Seen by Latham as a tale of healing, the Ferguson story supported his frequent assertion that musicians, often ambulance officers and stretcher-bearers in the war, suffered an abnormally high percentage of casualties.
Although the concert was book-ended by Paul Goodchild’s touching rendition of one of Ferguson’s favourite tunes, “The Minstrel Boy,” a pastoral suite by Ernest Farrar, and an ever-so-quiet rendition of “Amazing Grace” by Dutch soprano Simone Ricksman, all eyes and ears were on Australian composer Nigel Westlake’s “The Glass Soldier Suite,” originally scored and performed by the MSO for Hannie Rayson’s 2007 play on the subject.
There was a note of irony in the absence of composer Nigel Westlake, unexpectedly called upon to make revisions to a Hollywood film score, for the coloured drama of “The Glass Soldier Suite” suggested nothing quite so much as cinema.
Latham conducted the special Festival Orchestra with great sensitivity, initially in the opening movement, “The glass soldier,” bringing out the rich quality of the violas played by James Wannan and Kieran Welch. We were to hear more of these two as the concert progressed.

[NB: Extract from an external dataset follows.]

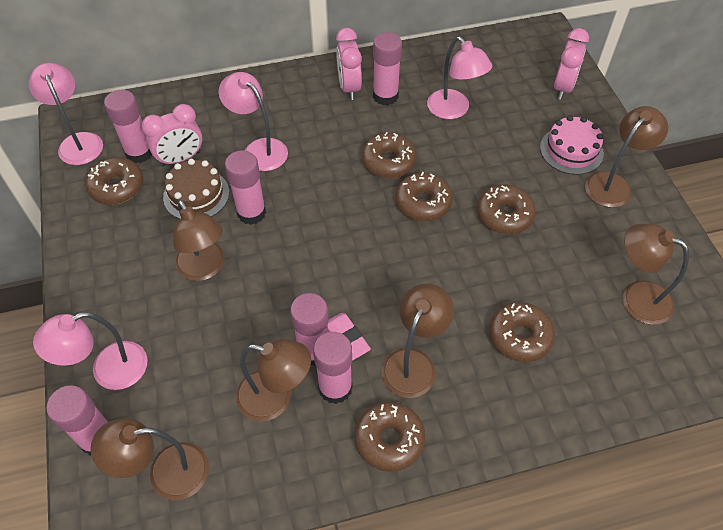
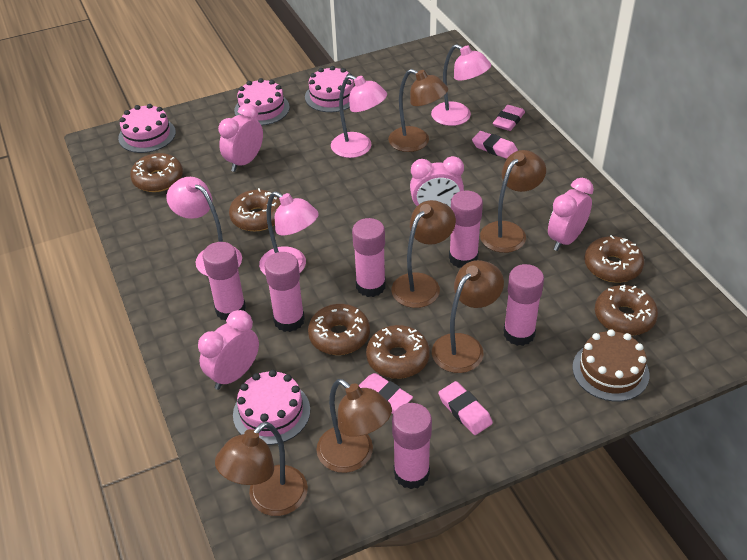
pink cake: [540,115,604,175] = 1 -> [118,104,176,153] [233,370,310,445] [234,78,290,126] [305,66,354,112] = 4
pink clock: [141,104,202,167] [336,28,362,100] [554,28,589,100] = 3 -> [198,310,259,390] [218,104,263,172] [410,156,464,208] [548,178,594,251] = 4
pink eraser: [328,313,371,361] = 1 -> [359,373,413,414] [438,381,493,435] [472,131,518,159] [493,105,525,131] = 4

“The age of destruction” was the title of the second movement, dominating the normally quiet workshop with the insistent rhythms of percussion, basses and even a wind machine.
In the third movement, the lyrical lament, “White birds fly over the Valley of the Somme,” was given life by cellist David Pereira, especially moving when you know that Ferguson, in his later years, made a cello and performed on it.
The fourth movement, “Symphonies of glass,” was the easiest to understand, evoking as it did the stained glass windows in French churches, with Alice Giles’ delicate harp and the soft percussion instruments creating a refined and thoughtful atmosphere. Westlake’s introduction of the Advent hymn known to both English and French soldiers, Oh come Oh come Emmanuel,” created a deceptive sense of peace until the music exploded into violence again, with the basses and percussion asserting themselves once more.
The final movement, “I was blinded, but now I see” overtly suggests Ferguson’s reconciliation to his blindness and life. Lighter strings opened the movement, with Goodchild’s trumpet asserting itself in a series of cadenzas to bring Westlake’s rare composition to its optimistic conclusion.